Abstract Depressed serum immunoglobulin levels (sIgs) and recurrent sinopulmonary infections mark Common Variable Immune Deficiency (CVID). Many family members of CVID patients also suffer recurrent sinopulmonary infection (RESPI) but have normal sIg. We identified HLAB44 positive identical female twins who suffer sinopulmonary infections and are discordant for CVID and RESPI. Flow cytometry subsets showed equivalent numbers of immature B cells (BC) in both twins, but lower numbers of transitional and mature BC in the CVID twin.
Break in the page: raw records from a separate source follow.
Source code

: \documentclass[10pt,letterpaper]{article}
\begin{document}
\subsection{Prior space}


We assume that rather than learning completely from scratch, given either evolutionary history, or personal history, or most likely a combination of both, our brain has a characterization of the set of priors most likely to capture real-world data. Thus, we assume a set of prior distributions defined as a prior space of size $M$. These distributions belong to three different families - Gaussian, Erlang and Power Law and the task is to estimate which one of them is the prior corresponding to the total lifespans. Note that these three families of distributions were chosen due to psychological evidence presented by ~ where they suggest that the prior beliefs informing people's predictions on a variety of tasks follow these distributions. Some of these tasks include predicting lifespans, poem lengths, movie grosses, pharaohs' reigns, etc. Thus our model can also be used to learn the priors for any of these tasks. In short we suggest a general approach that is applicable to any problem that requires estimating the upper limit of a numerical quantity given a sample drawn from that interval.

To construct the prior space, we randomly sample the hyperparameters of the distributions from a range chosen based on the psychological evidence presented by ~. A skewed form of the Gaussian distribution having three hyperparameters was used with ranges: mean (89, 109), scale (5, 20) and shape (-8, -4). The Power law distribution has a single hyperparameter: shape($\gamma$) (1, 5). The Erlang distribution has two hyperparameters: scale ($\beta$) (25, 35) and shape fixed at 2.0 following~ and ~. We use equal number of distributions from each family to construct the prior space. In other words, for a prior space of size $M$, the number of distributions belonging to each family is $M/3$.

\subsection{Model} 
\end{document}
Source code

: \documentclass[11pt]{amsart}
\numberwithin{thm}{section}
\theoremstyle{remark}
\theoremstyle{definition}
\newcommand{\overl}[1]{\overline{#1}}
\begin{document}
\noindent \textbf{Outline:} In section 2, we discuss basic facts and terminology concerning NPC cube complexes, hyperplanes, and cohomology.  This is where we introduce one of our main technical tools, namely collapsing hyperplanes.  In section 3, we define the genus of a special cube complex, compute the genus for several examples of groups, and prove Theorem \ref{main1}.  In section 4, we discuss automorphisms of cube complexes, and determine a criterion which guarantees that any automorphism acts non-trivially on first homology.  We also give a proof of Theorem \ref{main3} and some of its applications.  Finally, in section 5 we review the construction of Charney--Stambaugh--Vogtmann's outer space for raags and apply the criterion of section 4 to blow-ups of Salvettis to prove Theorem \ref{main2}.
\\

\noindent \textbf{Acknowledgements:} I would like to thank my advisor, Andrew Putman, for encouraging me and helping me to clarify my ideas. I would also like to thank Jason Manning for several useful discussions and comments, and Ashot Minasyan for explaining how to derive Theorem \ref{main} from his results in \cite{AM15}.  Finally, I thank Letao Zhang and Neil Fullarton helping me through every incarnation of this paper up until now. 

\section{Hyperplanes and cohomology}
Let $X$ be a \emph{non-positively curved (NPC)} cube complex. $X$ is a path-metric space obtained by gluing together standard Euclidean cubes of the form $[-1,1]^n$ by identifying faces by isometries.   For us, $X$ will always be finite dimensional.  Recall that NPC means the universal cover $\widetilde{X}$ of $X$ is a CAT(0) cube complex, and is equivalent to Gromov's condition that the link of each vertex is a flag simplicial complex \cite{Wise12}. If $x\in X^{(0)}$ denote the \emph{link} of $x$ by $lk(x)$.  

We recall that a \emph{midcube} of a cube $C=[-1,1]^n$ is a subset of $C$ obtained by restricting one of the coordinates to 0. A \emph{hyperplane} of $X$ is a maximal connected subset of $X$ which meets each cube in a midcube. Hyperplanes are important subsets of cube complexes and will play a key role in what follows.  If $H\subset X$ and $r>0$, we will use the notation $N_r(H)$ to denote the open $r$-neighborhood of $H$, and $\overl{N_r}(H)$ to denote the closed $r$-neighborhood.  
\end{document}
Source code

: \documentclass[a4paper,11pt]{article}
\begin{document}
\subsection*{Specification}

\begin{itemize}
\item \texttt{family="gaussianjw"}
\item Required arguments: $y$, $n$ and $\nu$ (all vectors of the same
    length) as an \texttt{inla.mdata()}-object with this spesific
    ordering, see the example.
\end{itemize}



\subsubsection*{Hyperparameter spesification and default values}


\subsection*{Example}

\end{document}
Deep sequencing of the immunoglobulin (Ig) repertoires expressed by the transitional and mature BC showed a significant divergence in the utilization of VH1 and VH4 family gene segments, with CVID favoring VH4 and RESPI VH1. RESPI twin used JH6 more frequently, whereas CVID twin used JH3. The amino acid composition of CDR-H3 repertoire was compared with a control; the twin and control tyrosine usage in transitional BC was similar (~15%) but greatly diverged in mature BC (control 15%, RESPI 25%, CVID < 10%). Whole genome sequencing revealed homozygosity for a rare CD21 S639N polymorphism and heterozygosity for CD19 L174V. These findings suggest that in addition to an acquired block in BC development at the transitional stage, the CVID twin produces an Ig repertoire that is markedly depleted of tyrosine. This may explain why the function of the Ig repertoire in CVID is more impaired than what might be expected by sIgs levels.